WORK REQUEST »
For each entry, restate it word for word while omitting any image it holds.
ENTRIES PROVIDED section start
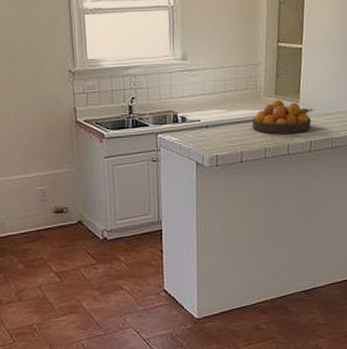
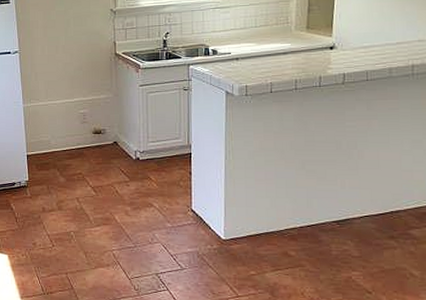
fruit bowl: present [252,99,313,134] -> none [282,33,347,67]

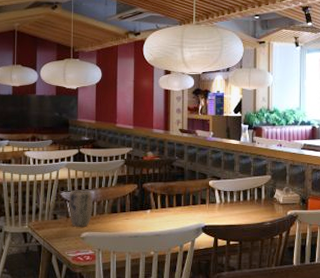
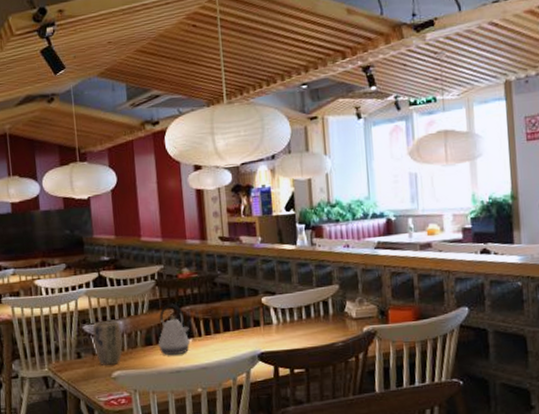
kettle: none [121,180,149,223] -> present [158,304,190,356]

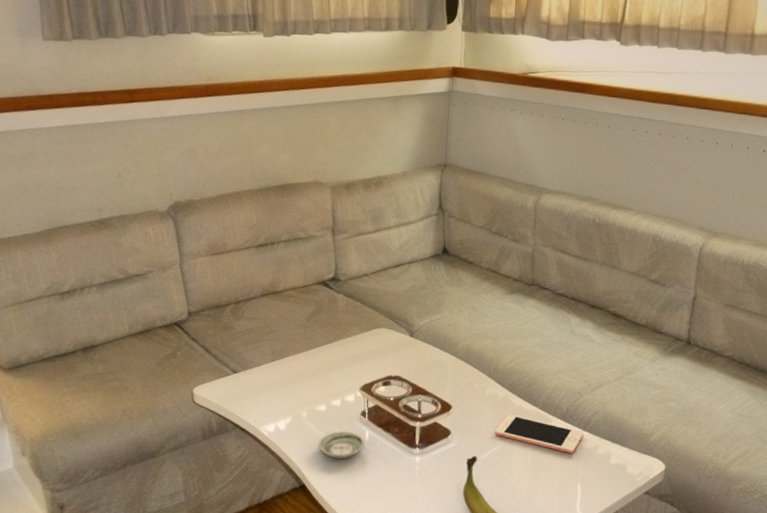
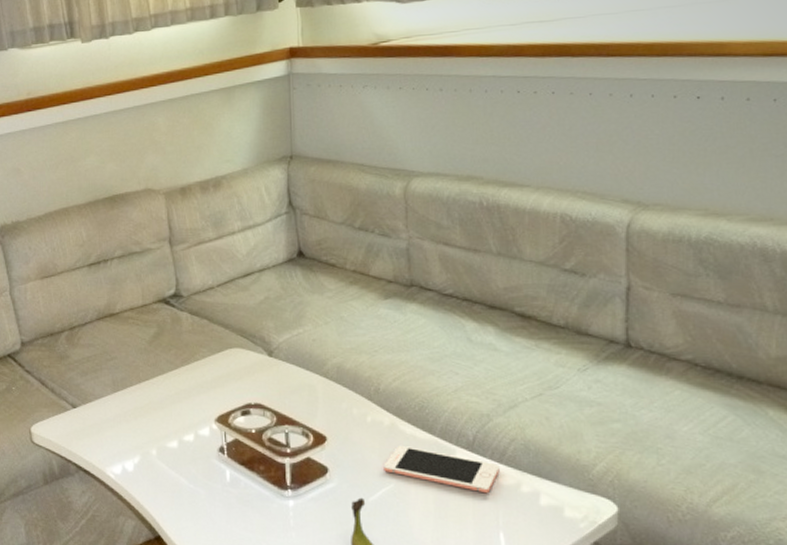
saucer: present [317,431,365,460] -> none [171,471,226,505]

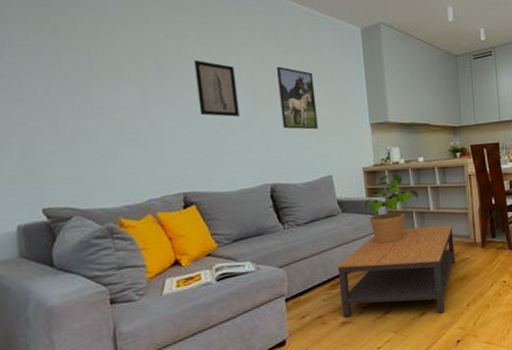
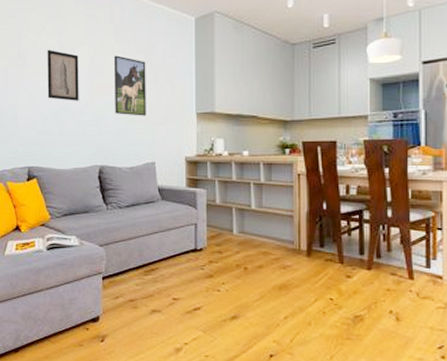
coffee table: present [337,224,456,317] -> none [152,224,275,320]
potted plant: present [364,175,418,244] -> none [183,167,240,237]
ENTRIES PROVIDED section end
SOLVED EXERCISE »
fruit bowl: present [252,99,313,134] -> none [282,33,347,67]

kettle: none [121,180,149,223] -> present [158,304,190,356]

saucer: present [317,431,365,460] -> none [171,471,226,505]

coffee table: present [337,224,456,317] -> none [152,224,275,320]
potted plant: present [364,175,418,244] -> none [183,167,240,237]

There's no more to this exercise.